Report each line from the data below that holds the word "Vermietung".

■ **DATASET RECORDS**:
+ + + + + + +

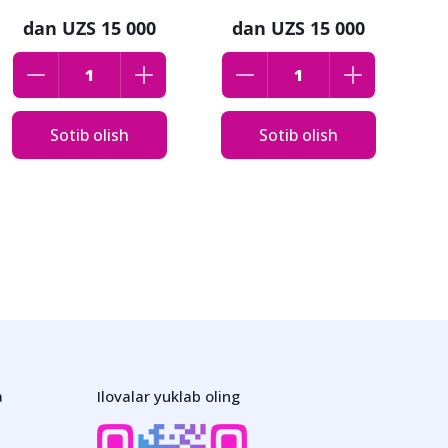
yaltiroq rang
yaltiroq rang
dan
UZS 15 000
dan
UZS 15 000
Sotib olish
Sotib olish
a
Ilovalar yuklab oling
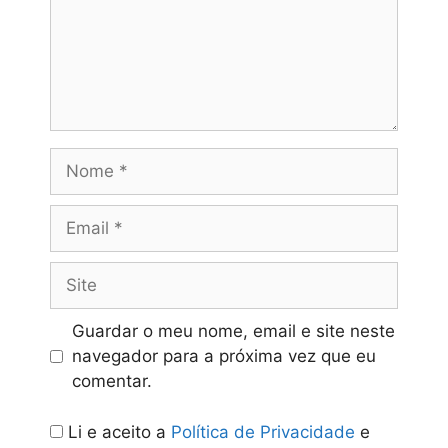
Nome
Email
Site
Guardar o meu nome, email e site neste
navegador para a próxima vez que eu
comentar.
Li e aceito a
Política de Privacidade
e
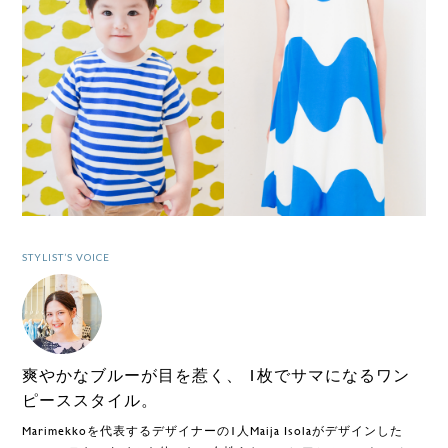
STYLIST’S VOICE
爽やかなブルーが目を惹く、
1枚でサマになるワン
ピーススタイル。
Marimekkoを代表するデザイナーの1人Maija Isolaがデザインした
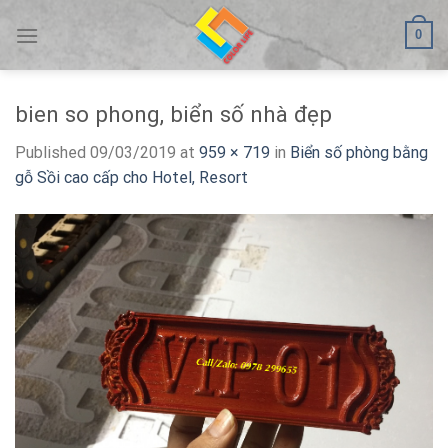
Skip
0
to
content
bien so phong, biển số nhà đẹp
Published
09/03/2019
at
959 × 719
in
Biển số phòng bằng
gỗ Sồi cao cấp cho Hotel, Resort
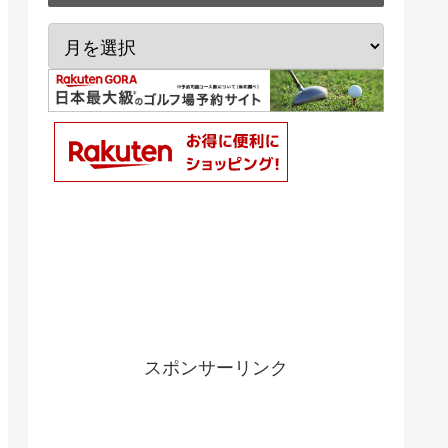
スポンサーリンク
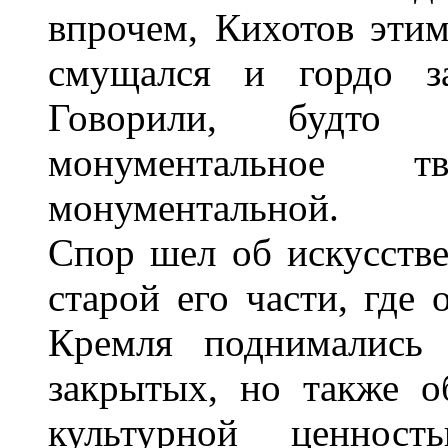
впрочем, Кихотов этим
смущался и гордо за
Говорили, будто 
монументальное 
монументальной.
Спор шел об искусстве
старой его части, где 
Кремля поднимались 
закрытых, но также о
культурной ценнос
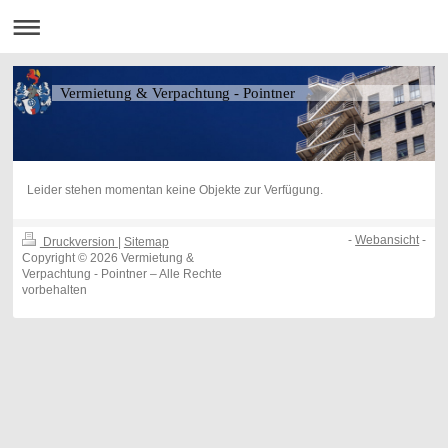
Vermietung & Verpachtung - Pointner
Leider stehen momentan keine Objekte zur Verfügung.
-
Webansicht
-
Druckversion
|
Sitemap
Copyright © 2026 Vermietung &
Verpachtung - Pointner – Alle Rechte
vorbehalten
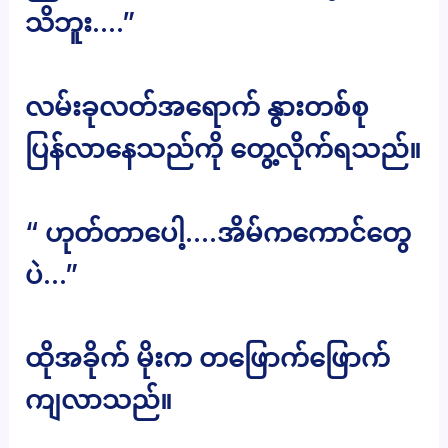
သိဘူး….”
လမ်းခုလတ်အရောက် နွားတစ်စု
ပြန်လာနေသည်ကို တွေ့လိုက်ရသည်။
“ ဟုတ်တာပေါ့….အိမ်ကကောင်တွေ
ပဲ…”
ထိုအခိုက် မိုးက တဖြောက်ဖြောက်
ကျလာသည်။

+ + + + + + +

■ **OUTPUT FOR THIS EXERCISE**:
Vermietung & Verpachtung - Pointner
Copyright © 2026 Vermietung &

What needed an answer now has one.